From previous modules we know how to fit a regression line through points $$(x_1, y_1), \ldots, (x_n, y_n) \in\mathbb{R}^2$$. The underlying model here is described by the equation $\begin{equation*} y_i = \alpha + \beta x_i + \varepsilon_i \end{equation*}$ for all $$i \in \{1, 2, \ldots, n\}$$, and the aim is to find values for the intercept $$\alpha$$ and the slope $$\beta$$ such that the residuals $$\varepsilon_i$$ are as small as possible. This procedure, called simple linear regression, is illustrated in figure 0.1. Figure 0.1: An illustration of linear regression. Each of the black circles in the plot stands for one paired sample $$(x_i, y_i)$$. The regression line $$x \mapsto \alpha + \beta x$$, with intercept $$\alpha$$ and slope $$\beta$$, aims to predict the value of $$y$$ using the observed value $$x$$. For the marked sample $$(x_i, y_i)$$, the predicted $$y$$-value is $$\hat y_i$$.

The variables $$x_i$$ are called input, “features”, or sometimes also “explanatory variables” or “independent variables”. The variables $$y_i$$ are called output or “response”, or sometimes the “dependent variables”. The values $$\varepsilon_i$$ are called the residuals or errors.

Extending the situation of simple linear regression, here we will consider multiple linear regression, where the response $$y$$ is allowed to depend on several input variables.

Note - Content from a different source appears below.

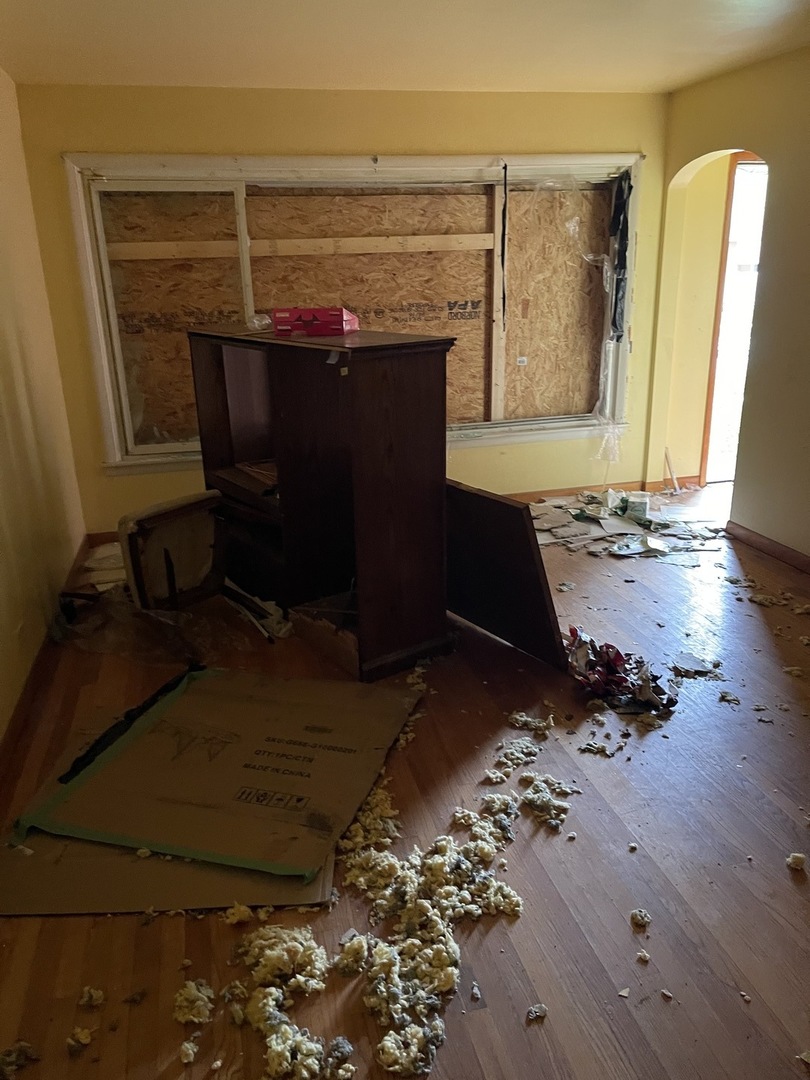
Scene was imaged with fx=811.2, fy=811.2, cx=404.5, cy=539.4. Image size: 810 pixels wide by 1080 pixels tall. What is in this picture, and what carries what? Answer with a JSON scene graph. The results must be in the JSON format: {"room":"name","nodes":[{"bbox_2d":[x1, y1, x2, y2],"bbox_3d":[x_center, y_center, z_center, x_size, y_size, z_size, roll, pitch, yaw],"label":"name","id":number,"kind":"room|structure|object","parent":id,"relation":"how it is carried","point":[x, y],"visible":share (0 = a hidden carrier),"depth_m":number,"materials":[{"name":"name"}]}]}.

The corresponding model is now $\begin{equation*} y_i = \alpha + \beta_1 x_{i1} + \cdots + \beta_p x_{ip} + \varepsilon_i \end{equation*}$ for all $$i \in \{1, 2, \ldots, n\}$$, where $$n$$ is still the number of observations, and $$p$$ is now the number of inputs we observe for each sample. Note that for multiple linear regression, we still consider a single response for each sample, only the number of inputs has been increased.

We will discuss multiple linear regression in much detail; our discussion will answer questions like the following:

1. Prediction: given a new input $$x$$, how can we predict the corresponding output $$y$$? To address this question we need to learn how to estimate the coefficients $$\alpha, \beta_1, \ldots, \beta_p$$.
2. By studying a fitted regression model, sometimes better understanding of the data can be achieved. For example, one could ask whether all of the $$p$$ input variables carry information about the response $$y$$. We will use statistical hypothesis tests to answer such questions.
3. How to assess model fit?
4. How to deal with outliers in the data?